A few basic steps can keep your glass-top electric stove looking and working its best. The biggest challenge is preventing the build-up of food residue, which can cause the surface to look cloudy and dirty even after a thorough cleaning. A few simple tips, such as remembering to wipe down the cooktop immediately after each use and using the right cleaning products, can make all the difference in keeping your stove looking and functioning great.
Always use a non-abrasive sponge or cloth and avoid using harsh chemicals, such as scouring pads and chemical cleaners. Using these on a regular basis can damage the surface of your stove and can also etch or scratch the glass. Instead, consider using a non-abrasive cleaner specifically designed for cooktops and an all-natural solution of vinegar and baking soda.
Before you start cleaning, ensure your stove is cool and all controls are off. Wipe down the entire stove top surface, concentrating on problem areas. Use a damp towel and rub in a circular motion to remove as much of the burnt-on gunk as possible. Allow the burners to completely dry before you turn them on again.
To prevent future stains, a coating of car wax applied to the cooktop can help protect the glass surface from water or food spills that can easily adhere. You can find the wax at auto parts stores or online for around $5 a bottle. Alternatively, you can simply rub a thick layer of ordinary car wax onto the burners and then wipe it down with a damp cloth.

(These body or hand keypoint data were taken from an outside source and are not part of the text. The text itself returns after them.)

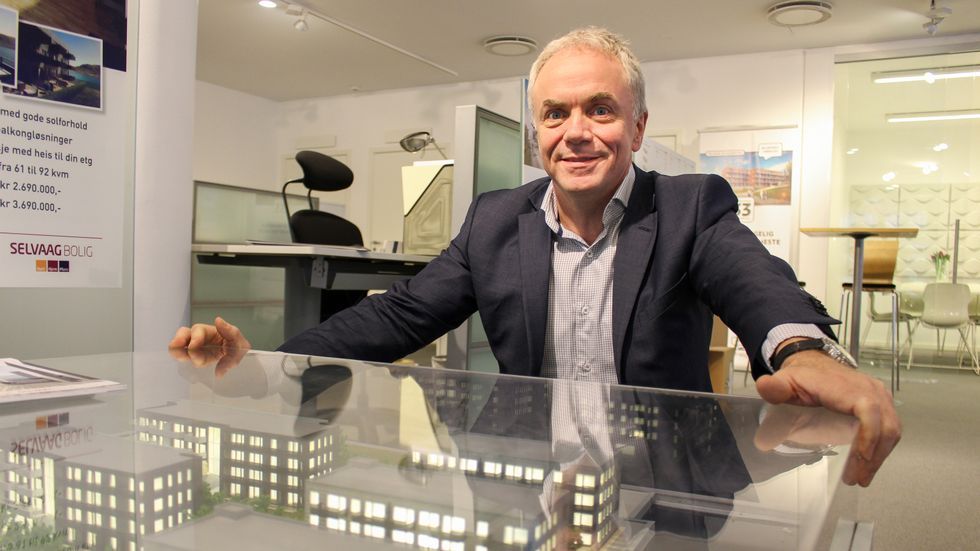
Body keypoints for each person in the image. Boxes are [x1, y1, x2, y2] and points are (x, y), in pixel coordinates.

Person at [171, 27, 899, 487]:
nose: (576, 132)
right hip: (523, 482)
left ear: (638, 127)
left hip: (660, 484)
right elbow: (398, 316)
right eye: (555, 113)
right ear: (536, 132)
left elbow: (755, 281)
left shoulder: (690, 206)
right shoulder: (495, 220)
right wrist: (268, 363)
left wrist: (803, 351)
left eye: (600, 109)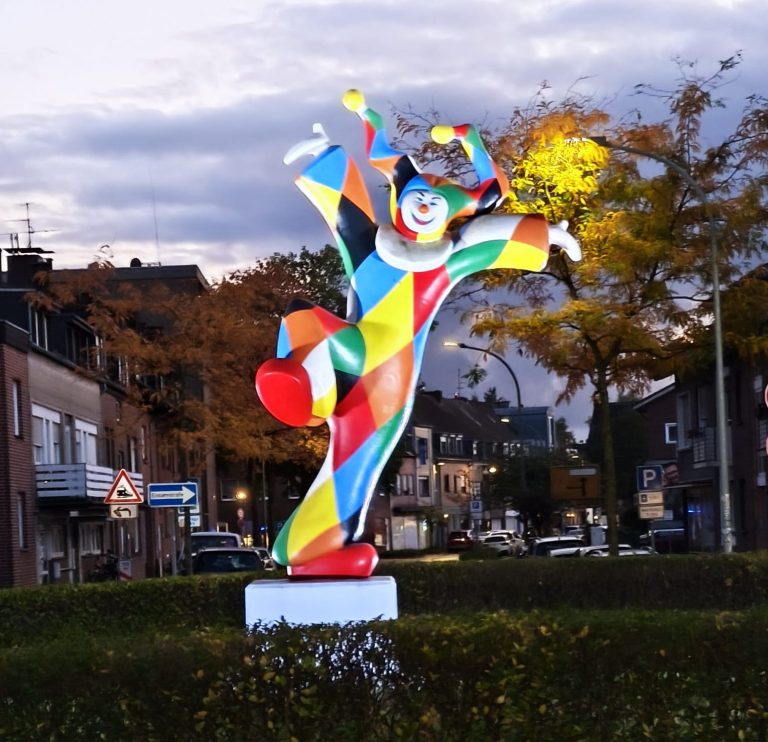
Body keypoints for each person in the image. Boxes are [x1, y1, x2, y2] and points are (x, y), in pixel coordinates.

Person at [256, 90, 581, 577]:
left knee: (355, 465)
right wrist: (327, 151)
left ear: (449, 213)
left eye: (436, 202)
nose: (425, 207)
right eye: (416, 197)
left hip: (388, 382)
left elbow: (491, 239)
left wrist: (552, 234)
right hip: (354, 351)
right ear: (400, 199)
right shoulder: (370, 246)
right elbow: (345, 208)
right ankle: (305, 394)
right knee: (305, 317)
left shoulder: (446, 259)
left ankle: (301, 546)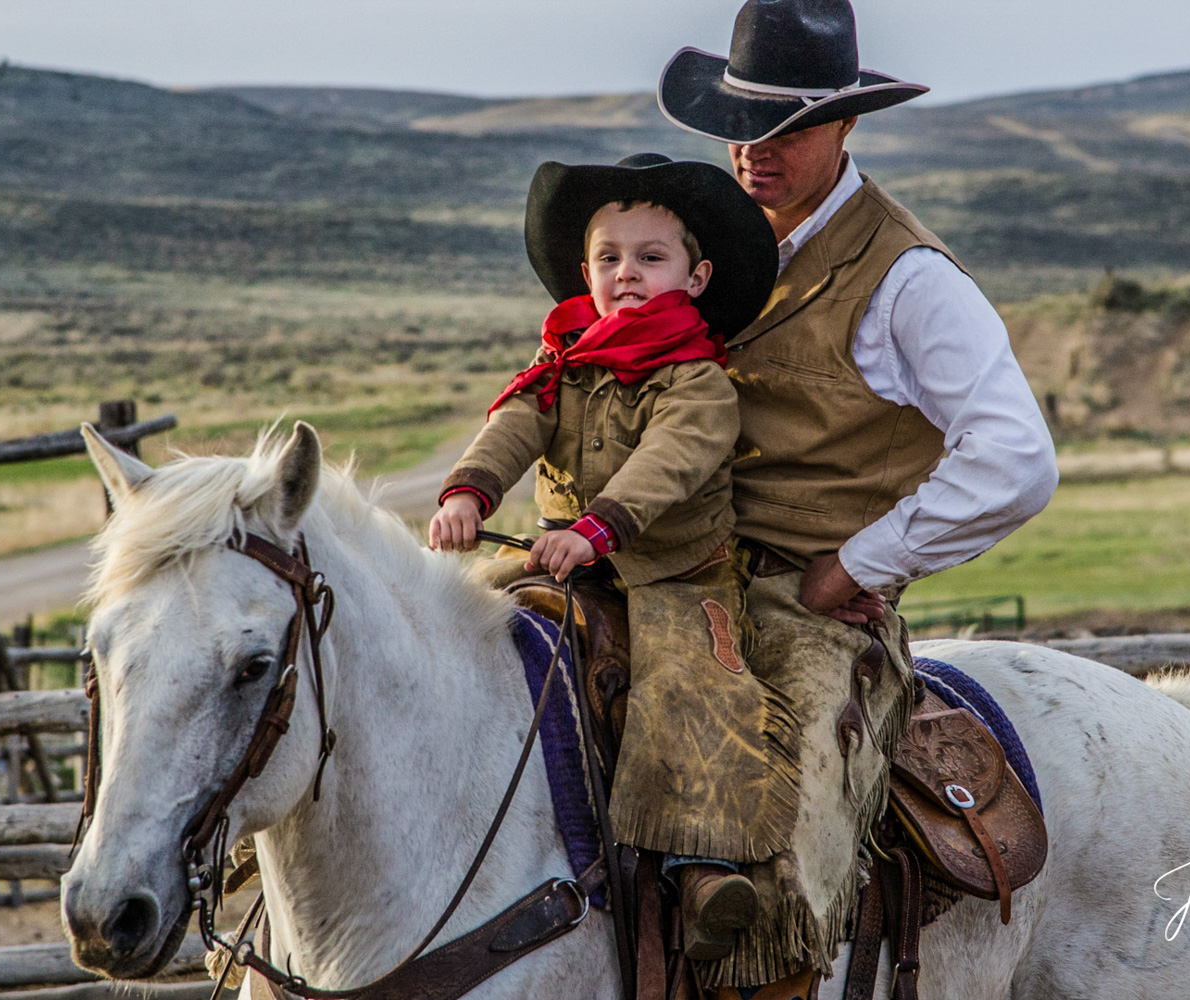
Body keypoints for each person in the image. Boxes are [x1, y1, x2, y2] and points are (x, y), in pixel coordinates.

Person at [654, 0, 1061, 988]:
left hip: (811, 602)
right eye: (739, 122)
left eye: (785, 126)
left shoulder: (908, 279)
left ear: (844, 125)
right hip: (671, 567)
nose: (753, 149)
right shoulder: (705, 247)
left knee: (798, 799)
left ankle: (771, 974)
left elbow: (1013, 458)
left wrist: (861, 562)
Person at [428, 153, 788, 960]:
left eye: (651, 258)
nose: (627, 274)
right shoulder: (567, 360)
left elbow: (672, 457)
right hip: (560, 565)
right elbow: (516, 420)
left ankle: (705, 863)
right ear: (584, 272)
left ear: (694, 278)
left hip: (672, 575)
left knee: (696, 688)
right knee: (447, 629)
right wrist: (468, 495)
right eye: (609, 258)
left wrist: (595, 528)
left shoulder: (697, 377)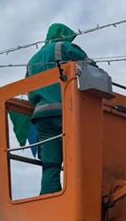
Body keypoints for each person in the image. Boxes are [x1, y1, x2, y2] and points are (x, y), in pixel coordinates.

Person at [23, 23, 93, 195]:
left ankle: (50, 197)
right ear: (63, 35)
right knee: (78, 156)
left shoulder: (32, 61)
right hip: (65, 111)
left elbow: (30, 93)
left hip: (41, 117)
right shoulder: (64, 47)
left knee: (50, 163)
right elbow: (91, 70)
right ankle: (79, 196)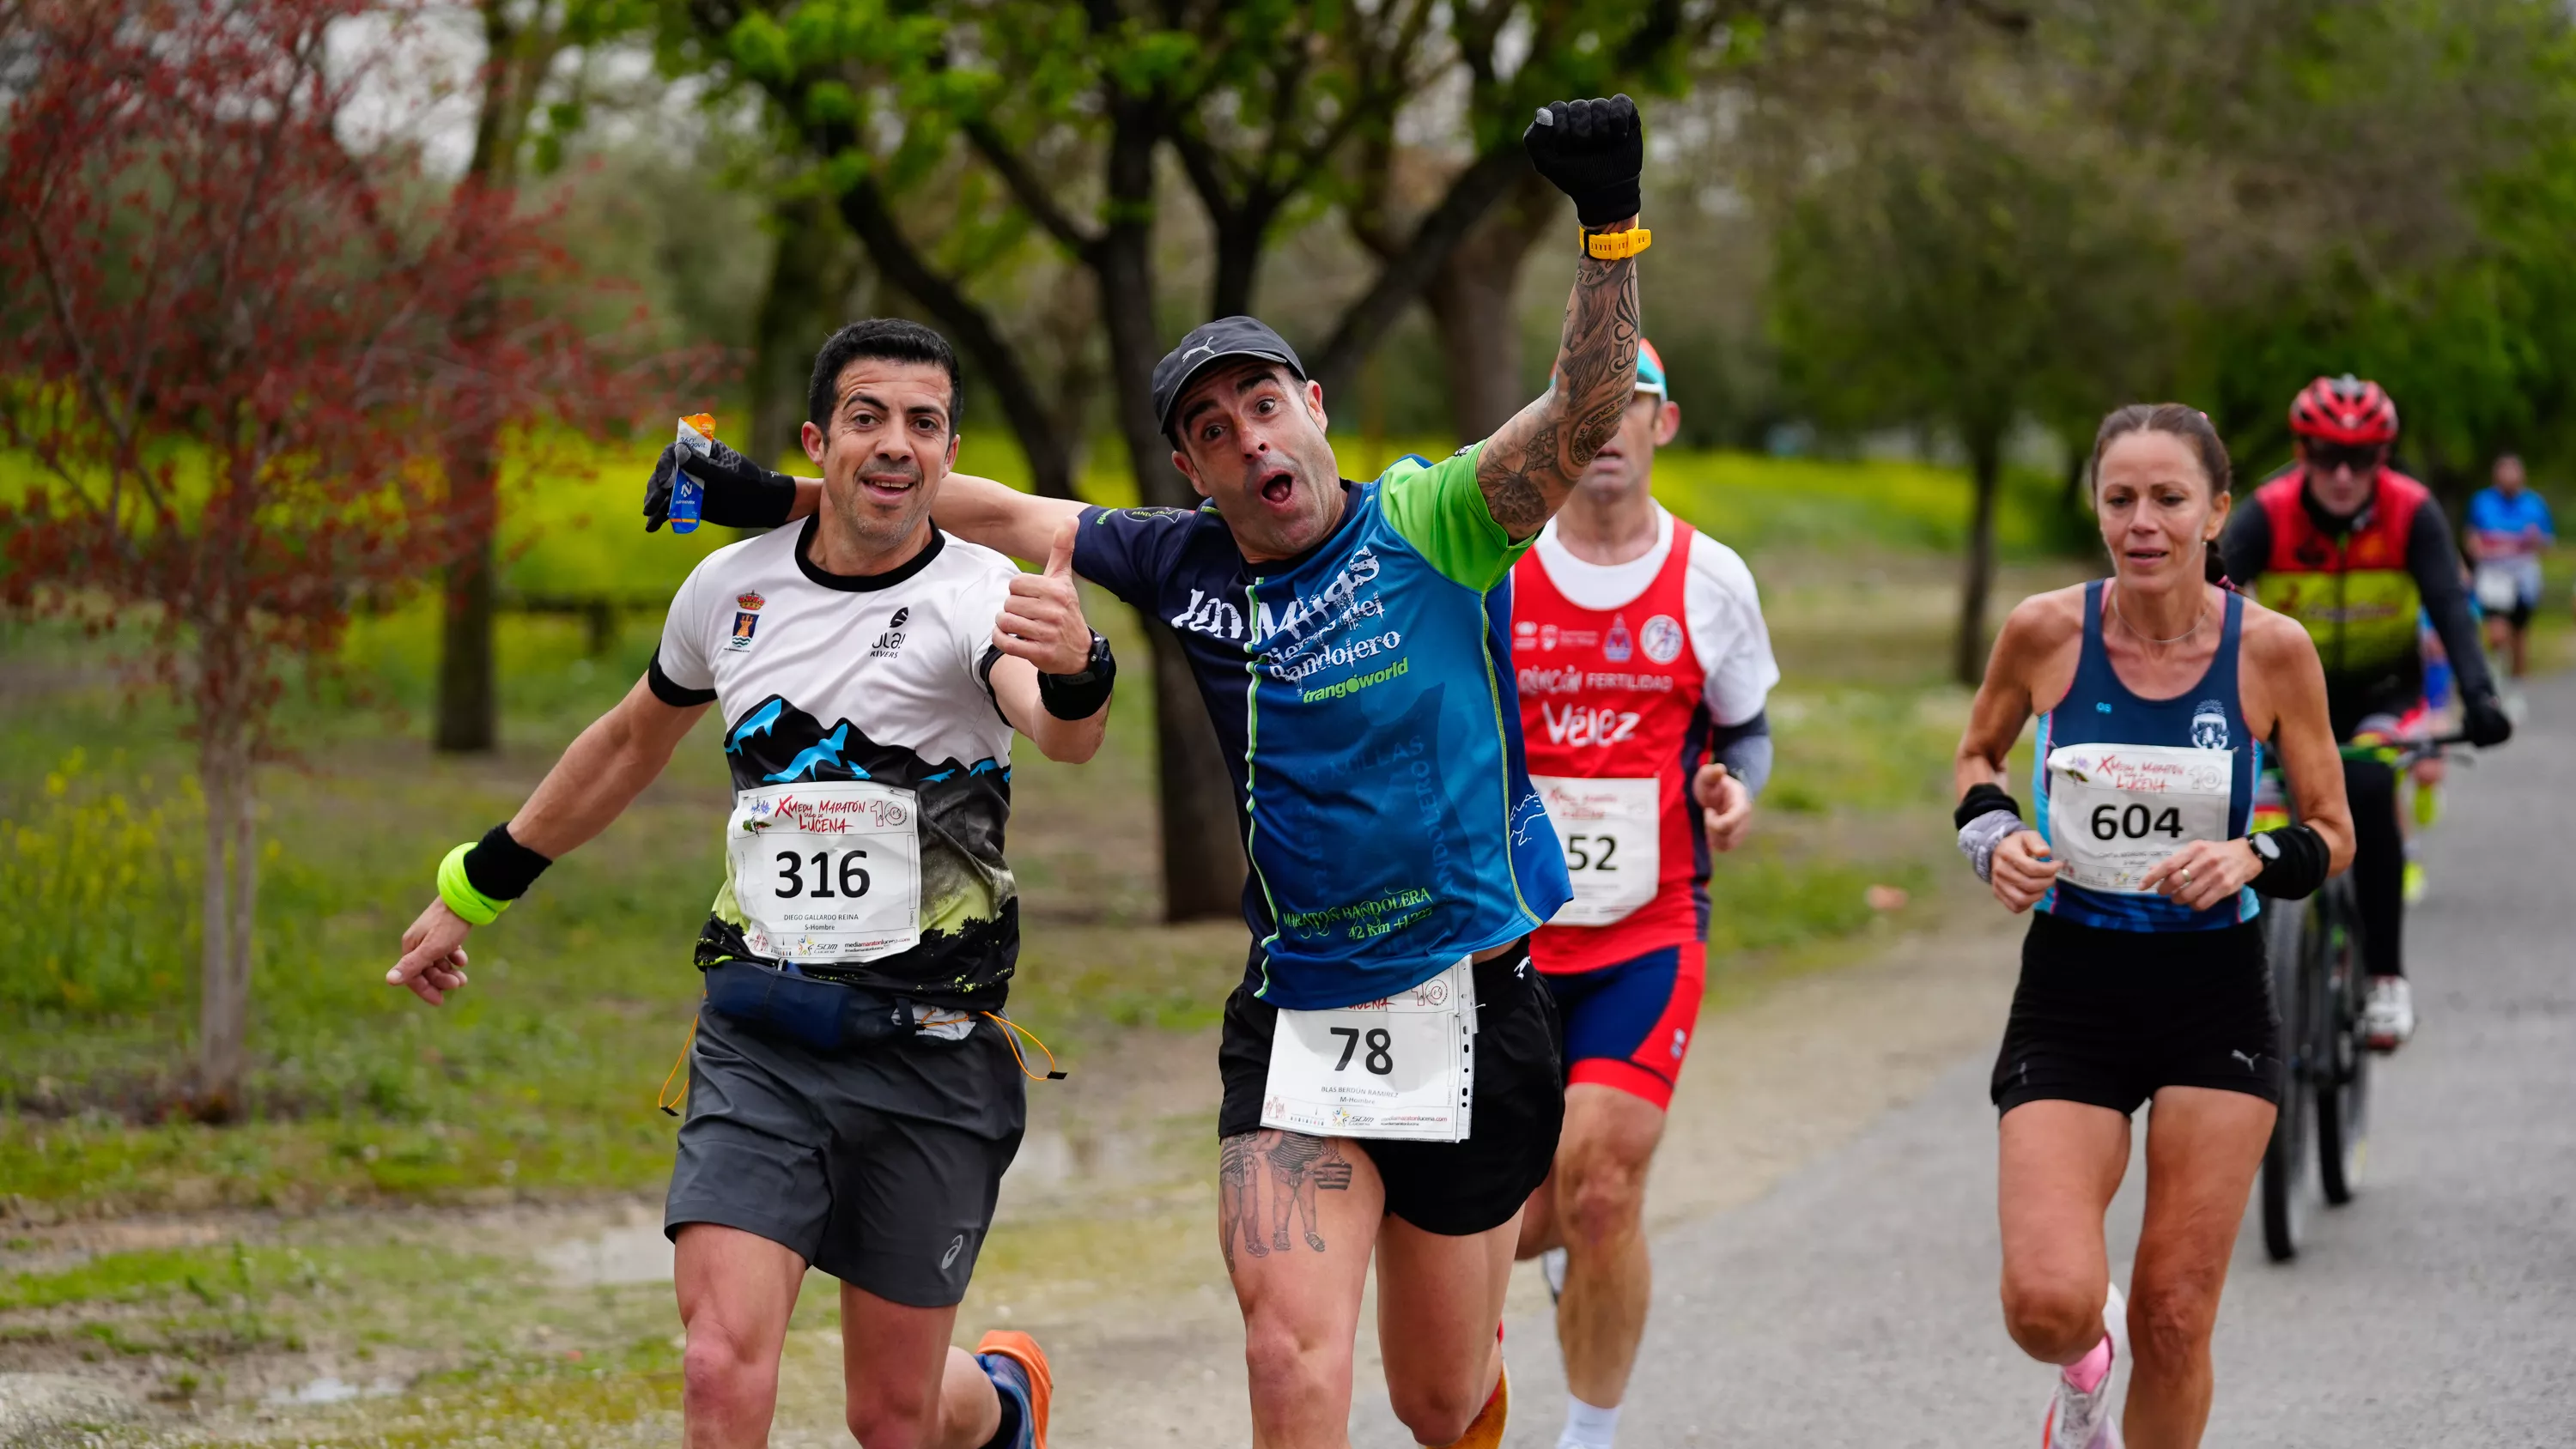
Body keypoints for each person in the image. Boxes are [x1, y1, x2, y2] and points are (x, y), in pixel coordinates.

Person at [647, 94, 1651, 1449]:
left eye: (1265, 407)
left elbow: (1586, 415)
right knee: (1291, 1359)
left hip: (1470, 1003)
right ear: (1190, 466)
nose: (1250, 442)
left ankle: (1471, 1380)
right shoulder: (1182, 561)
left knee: (1437, 1395)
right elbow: (973, 505)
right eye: (1214, 431)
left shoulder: (1436, 520)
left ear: (1316, 410)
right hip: (1295, 1015)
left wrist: (1607, 229)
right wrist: (776, 497)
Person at [390, 319, 1121, 1449]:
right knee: (720, 1368)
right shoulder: (729, 589)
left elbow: (1059, 732)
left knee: (897, 1417)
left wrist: (1081, 673)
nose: (894, 444)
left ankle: (1001, 1401)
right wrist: (474, 889)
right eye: (867, 418)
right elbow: (629, 743)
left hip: (929, 1053)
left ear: (950, 451)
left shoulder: (981, 593)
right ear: (814, 442)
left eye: (922, 424)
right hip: (760, 1044)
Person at [1955, 403, 2354, 1449]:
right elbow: (1977, 758)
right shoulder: (2047, 631)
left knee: (2175, 1315)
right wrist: (1991, 836)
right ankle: (2086, 1368)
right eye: (2120, 497)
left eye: (2169, 498)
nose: (2143, 521)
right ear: (2097, 509)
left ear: (2218, 511)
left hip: (2212, 987)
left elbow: (2332, 828)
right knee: (2044, 1299)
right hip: (2074, 985)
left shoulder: (2274, 652)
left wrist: (2252, 853)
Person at [1504, 338, 1777, 1449]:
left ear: (1663, 425)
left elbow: (1747, 735)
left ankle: (1587, 1435)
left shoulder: (1710, 579)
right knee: (1505, 1216)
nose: (1608, 428)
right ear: (1553, 426)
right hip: (1504, 942)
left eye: (1633, 407)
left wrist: (1732, 795)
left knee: (1603, 1183)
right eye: (1586, 406)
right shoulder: (1499, 567)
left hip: (1648, 928)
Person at [2218, 374, 2512, 1050]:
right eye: (2325, 455)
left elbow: (2449, 608)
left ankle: (2385, 978)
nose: (2343, 474)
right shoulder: (2268, 512)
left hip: (2384, 692)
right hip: (2285, 698)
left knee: (2371, 787)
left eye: (2363, 456)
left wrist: (2482, 695)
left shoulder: (2413, 512)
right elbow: (2207, 601)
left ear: (2385, 456)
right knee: (2246, 811)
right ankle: (2243, 983)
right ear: (2301, 450)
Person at [2464, 452, 2555, 682]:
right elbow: (2471, 537)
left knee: (2519, 633)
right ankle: (2496, 675)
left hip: (2523, 572)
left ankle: (2518, 683)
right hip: (2494, 572)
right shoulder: (2482, 502)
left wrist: (2537, 541)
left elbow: (2547, 542)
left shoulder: (2535, 504)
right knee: (2497, 633)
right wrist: (2476, 548)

If you have a particularly stubborn spot, such as an inverted drip that has baked onto the stove, try applying a bit of WD-40 or nail polish remover to it. These solutions will break down the plastic and make it easier to scrape away.
Lastly, if you still have impossibly stuck-on gunk that can’t be removed with your weekly cleaning process, Consumer Reports home editor Dan Diclerico suggests trying a single-edge razor blade held at a 45-degree angle to loosen it without scratching the glass. This method can be dangerous, however, so it’s essential to check your stove manufacturer’s care instructions before you use a razor blade on your glass-top stove.
In addition to removing residue, you can also use these same tips to clean stainless steel components and to wipe down stovetop knobs. Using these techniques on a biweekly or monthly schedule can significantly extend the life of your cooktop. If you do need to use a liquid cleaner, be sure it is non-abrasive and contains no chlorine bleach, rust remover or ammonia. It’s also a good idea to test any cleaner on a small, hidden area of the stove before attempting a full-on clean.